# Sobre el ejercicio
En el texto sobre Macedonio Fernández, ¿durante qué años ejerció como fiscal y juez subrogante en Posadas?

# Fragmento proporcionado
▬▬▬

MACEDONIO
por Socorro González Guerrico


"Pocos, pero algunos, mueren no vencidos" (Macedonio Fernández)

No lo cubrió la gloria ni lo rozó la fortuna. Sus pertenencias, el último día de su vida, cabían en una bandeja. Pero su impronta quedó en las letras argentinas para siempre, de la mano de Marechal, de Borges, de Scalabrini Ortiz y tantos otros, sus discípulos y amigos que lo seguían adondequiera que fuese.

Lo escuchaban deslumbrados, encandilados por su inteligencia superior, su lucidez y su verba simple que solía llegar a profundidades insospechadas. Él era el maestro aunque no se lo propusiera. Ellos, los jóvenes valores literarios del siglo XX. Con muchos más años a cuestas había nacido en 1874, como Lugones. Macedonio les despertaba admiración y afecto. Reían con sus salidas humorísticas, se asombraban de su modestia y de su desapego hacia todo lo que no fuese esencial.
Macedonio era abogado, pero no ejerció durante mucho tiempo. Fue fiscal y juez subrogante en Posadas desde 1908 hasta 1912. De vuelta en Buenos Aires tuvo un bufete en la Avenida de Mayo, pero la muerte de su joven mujer, Elena de Obieta, en 1920, lo trastornó tanto que a partir de entonces abandonó la abogacía y se dedicó a su profunda vocación, las letras. "Amor se fue./ Mientras duró/de todo hizo placer./Cuando se fue/nada dejó que no doliera". Curiosamente, escribía pero no publicaba. Su humildad lo llevaba, con seguridad, a rechazar que sus ideas y escritos se convirtieran en libros. Garabateaba en cuadernos, hojas sueltas y hasta en servilletas de papel y no le daba a todo esto la menor importancia.
Cuando Elena, Elena Bellamuerte, la llamría en un poemario, murió dejándole cuatro hijos pequeños, su desolación lo llevó a aceptar que fuesen criados por tías y abuelas, mujeres ejemplares y cariñosas. Velaba por sus niños, los visitaba a menudo, pero no rehizo su hogar. Las costumbres de la época no facilitaban una nueva unión para un viudo con hijos.

▬▬▬

Datos de puntos clave de pose humana
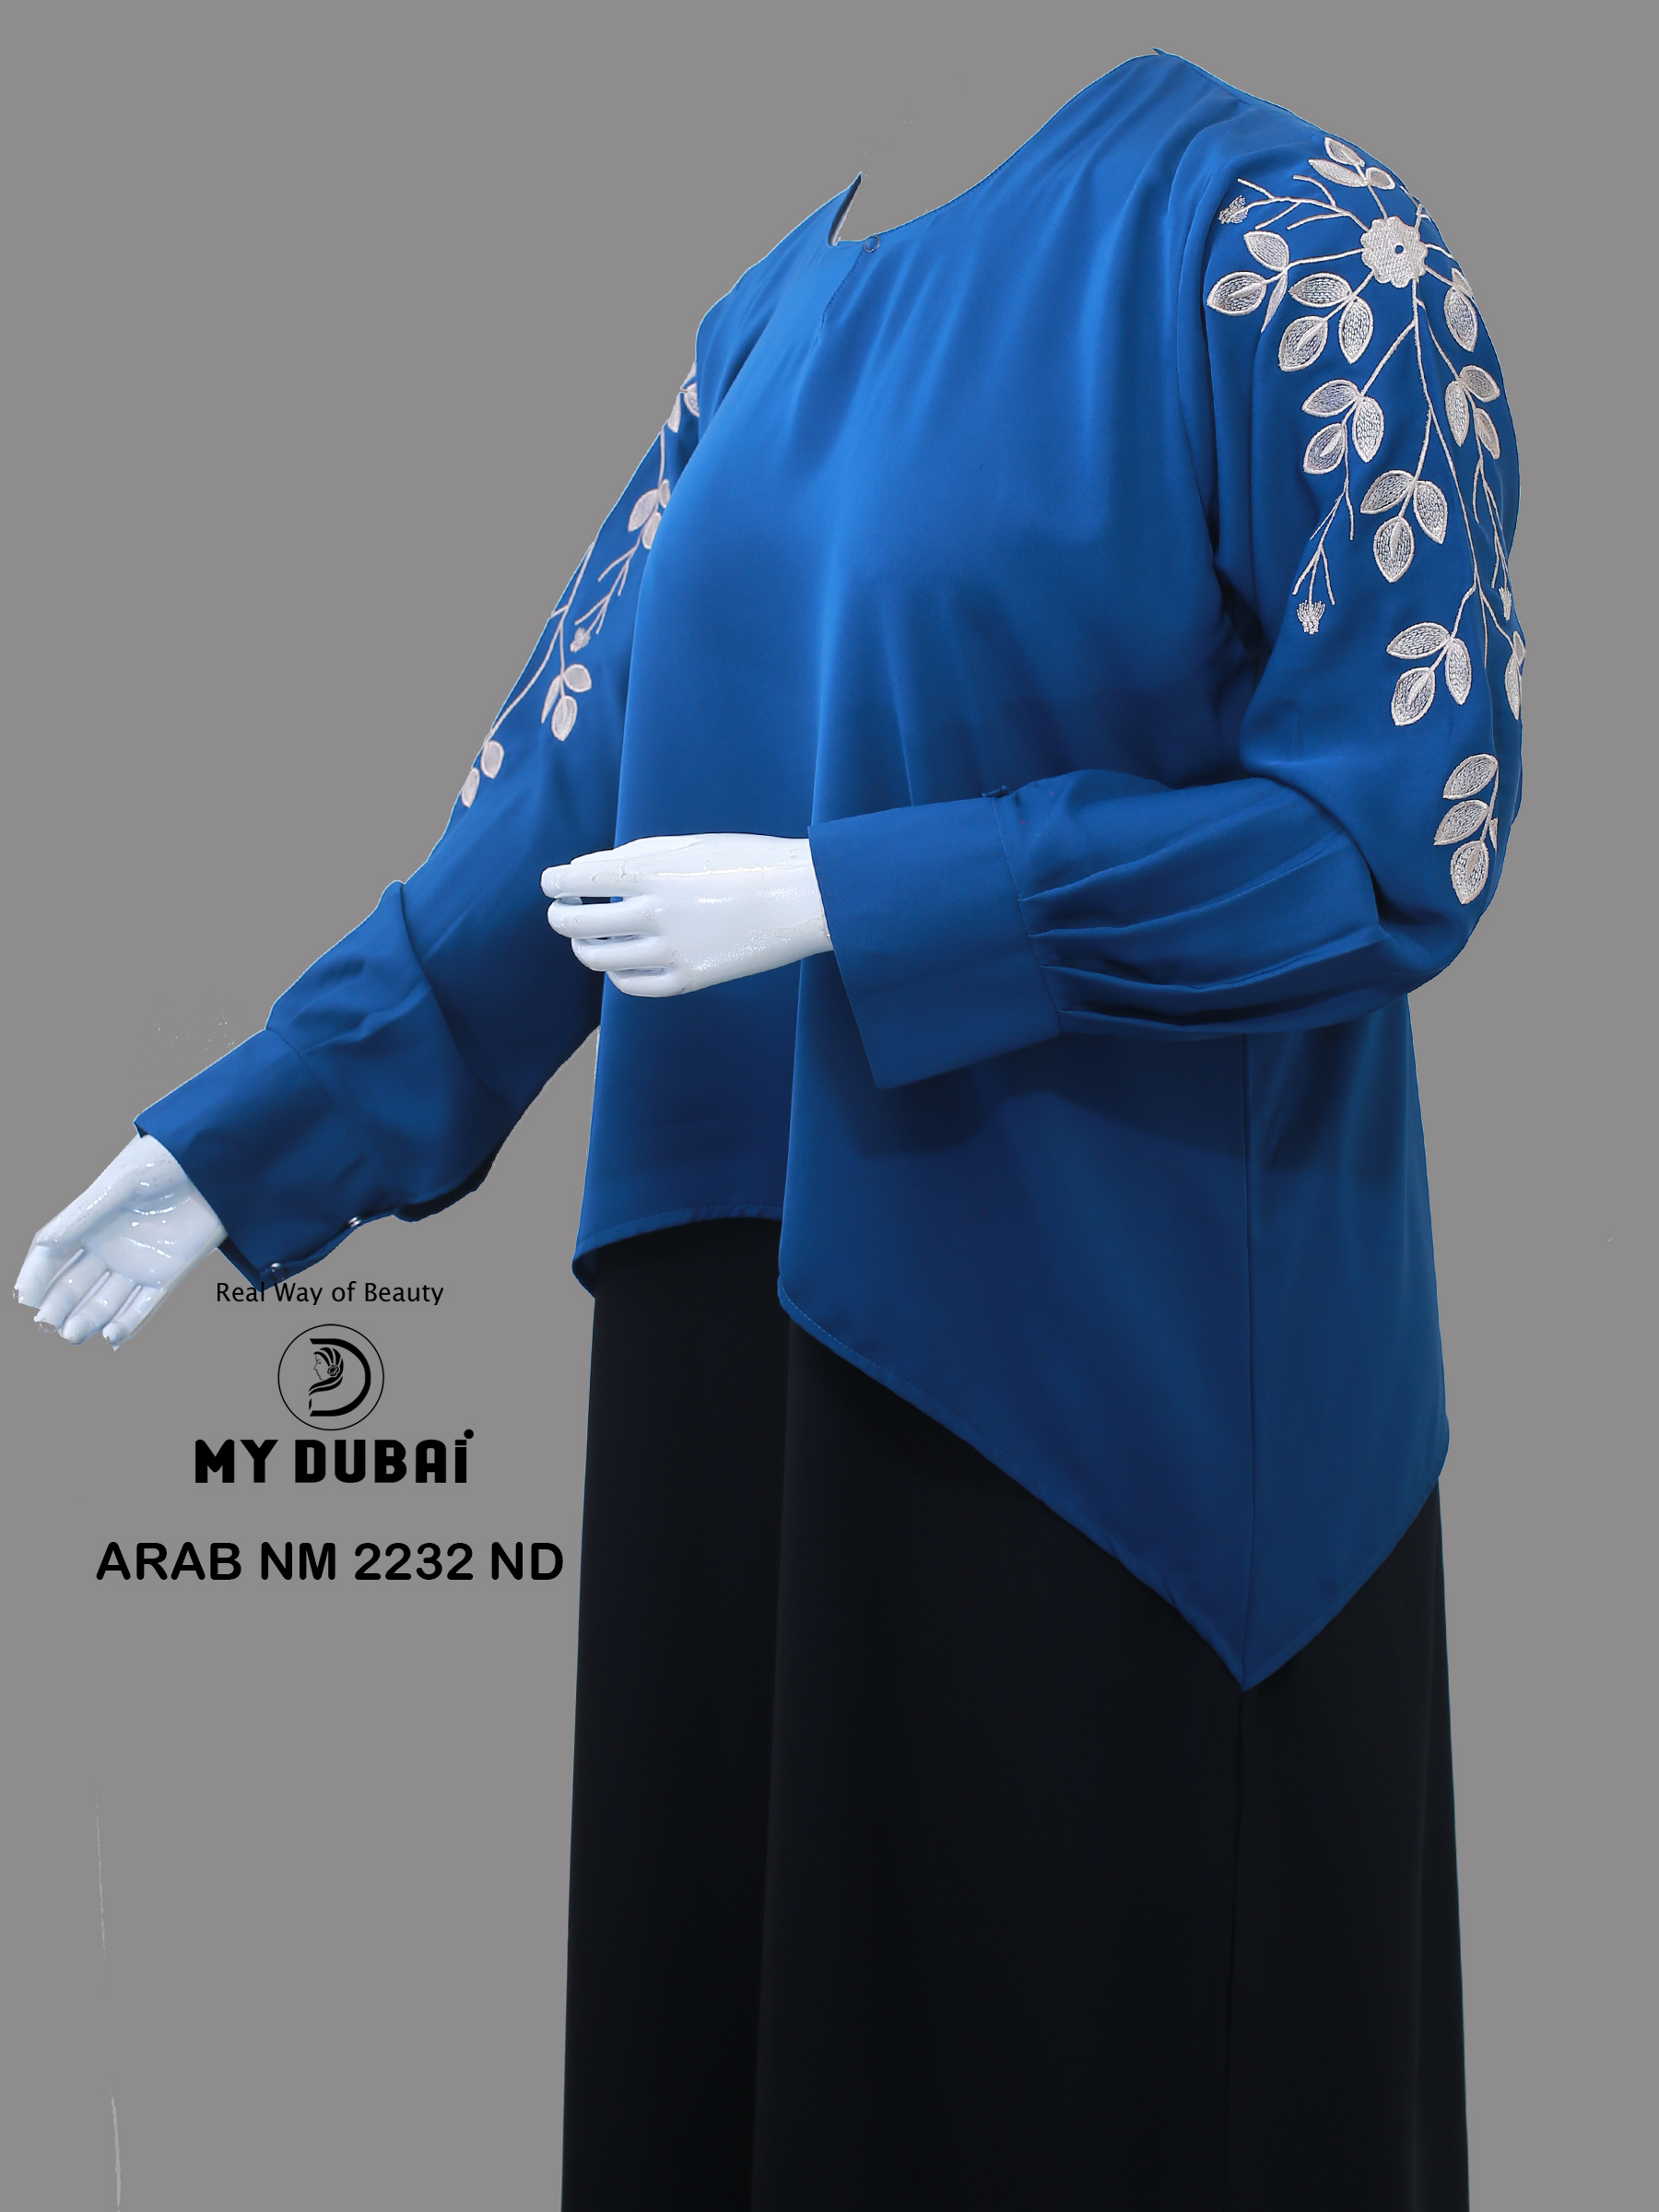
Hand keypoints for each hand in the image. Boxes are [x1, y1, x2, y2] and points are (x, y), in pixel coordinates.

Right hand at [15, 1134, 225, 1346]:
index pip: (50, 1257)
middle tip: (46, 1325)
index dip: (35, 1278)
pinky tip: (111, 1337)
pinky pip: (144, 1307)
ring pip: (104, 1302)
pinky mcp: (167, 1275)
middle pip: (73, 1286)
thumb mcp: (123, 1182)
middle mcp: (106, 1248)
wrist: (220, 1164)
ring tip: (74, 1335)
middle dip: (58, 1307)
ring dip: (87, 1320)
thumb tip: (43, 1243)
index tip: (24, 1300)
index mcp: (87, 1223)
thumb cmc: (166, 1161)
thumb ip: (85, 1213)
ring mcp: (136, 1264)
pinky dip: (128, 1325)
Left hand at [543, 833, 831, 997]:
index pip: (577, 881)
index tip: (552, 885)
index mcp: (651, 872)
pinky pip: (632, 985)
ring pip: (599, 959)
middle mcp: (654, 913)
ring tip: (590, 939)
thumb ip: (632, 856)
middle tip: (564, 912)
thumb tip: (583, 870)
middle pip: (575, 925)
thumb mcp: (687, 845)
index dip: (554, 884)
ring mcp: (670, 951)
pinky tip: (622, 961)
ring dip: (584, 948)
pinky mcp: (689, 979)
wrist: (801, 896)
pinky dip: (617, 974)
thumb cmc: (746, 860)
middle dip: (560, 918)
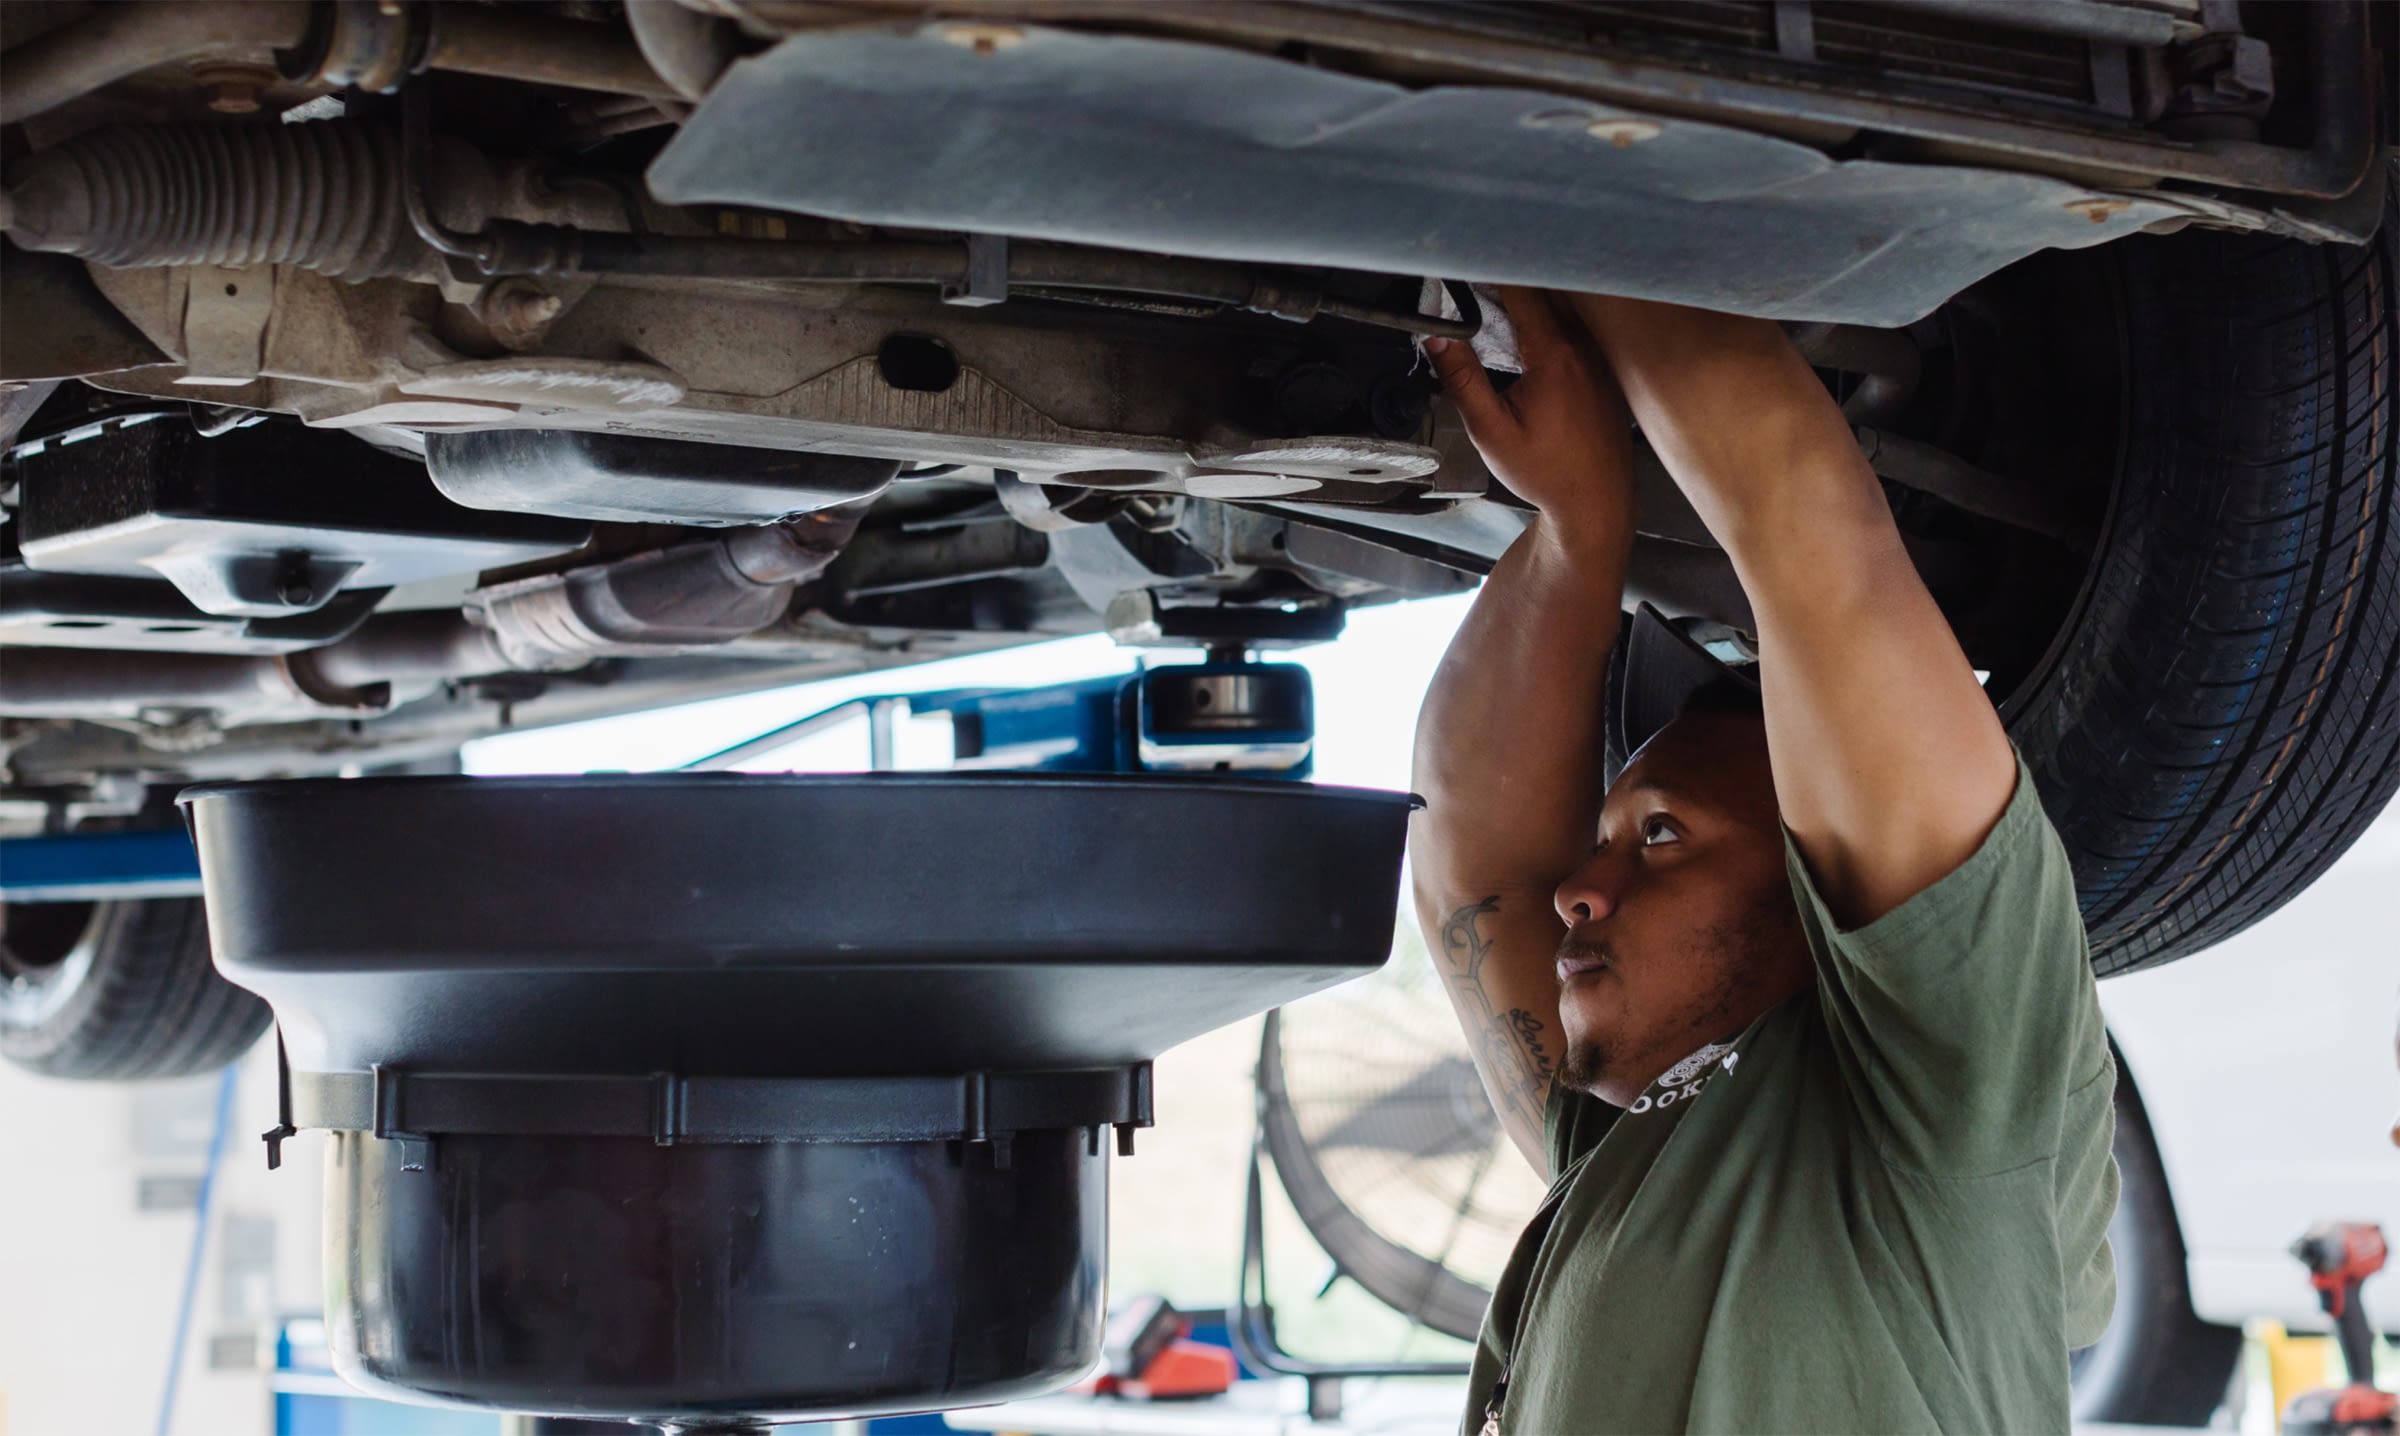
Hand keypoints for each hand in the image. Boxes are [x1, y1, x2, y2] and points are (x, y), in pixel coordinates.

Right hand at [1425, 287, 1635, 548]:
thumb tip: (1436, 338)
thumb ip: (1462, 379)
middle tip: (1474, 277)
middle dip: (1510, 277)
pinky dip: (1551, 318)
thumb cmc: (1548, 473)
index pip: (1523, 289)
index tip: (1468, 260)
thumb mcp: (1491, 431)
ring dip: (1532, 297)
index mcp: (1555, 355)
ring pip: (1564, 304)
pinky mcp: (1604, 368)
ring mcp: (1599, 355)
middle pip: (1546, 289)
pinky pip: (1577, 326)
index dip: (1492, 269)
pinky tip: (1527, 334)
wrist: (1596, 502)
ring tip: (1496, 300)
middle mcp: (1584, 347)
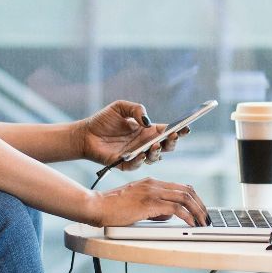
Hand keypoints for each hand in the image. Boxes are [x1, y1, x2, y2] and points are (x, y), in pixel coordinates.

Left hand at [75, 100, 189, 169]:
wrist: (85, 134)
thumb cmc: (104, 120)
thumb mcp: (121, 107)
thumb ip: (136, 109)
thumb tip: (147, 121)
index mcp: (148, 131)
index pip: (167, 131)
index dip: (178, 130)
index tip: (186, 127)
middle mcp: (145, 144)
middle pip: (166, 146)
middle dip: (172, 142)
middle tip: (172, 136)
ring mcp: (136, 155)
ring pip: (154, 158)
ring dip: (157, 152)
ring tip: (155, 145)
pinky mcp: (124, 164)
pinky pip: (135, 165)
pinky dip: (140, 160)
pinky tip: (141, 154)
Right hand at [87, 178, 209, 226]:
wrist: (97, 206)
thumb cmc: (112, 208)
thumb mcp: (137, 205)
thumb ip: (153, 208)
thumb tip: (168, 216)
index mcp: (152, 182)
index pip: (181, 187)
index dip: (195, 199)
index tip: (200, 210)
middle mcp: (154, 184)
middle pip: (187, 190)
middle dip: (200, 205)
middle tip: (206, 218)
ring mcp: (152, 192)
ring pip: (185, 198)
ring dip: (197, 212)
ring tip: (202, 223)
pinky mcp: (149, 203)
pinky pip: (175, 209)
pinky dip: (187, 217)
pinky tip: (191, 224)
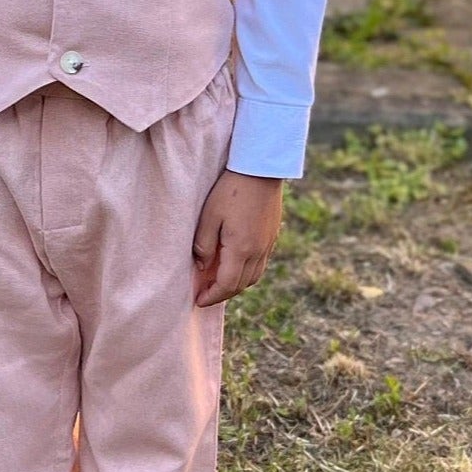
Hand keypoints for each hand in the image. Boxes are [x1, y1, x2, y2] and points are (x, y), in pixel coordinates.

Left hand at [192, 170, 282, 305]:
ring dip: (235, 285)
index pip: (227, 284)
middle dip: (222, 294)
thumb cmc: (231, 190)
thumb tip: (202, 267)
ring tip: (218, 282)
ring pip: (253, 277)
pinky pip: (260, 265)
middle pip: (241, 285)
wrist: (261, 170)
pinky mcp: (272, 237)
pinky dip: (246, 272)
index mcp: (241, 249)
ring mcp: (268, 245)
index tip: (199, 301)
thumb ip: (204, 244)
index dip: (212, 296)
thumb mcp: (209, 216)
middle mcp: (258, 252)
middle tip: (205, 294)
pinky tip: (234, 265)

▬▬▬

# Resultado del ejercicio
Desde 1908 hasta 1912.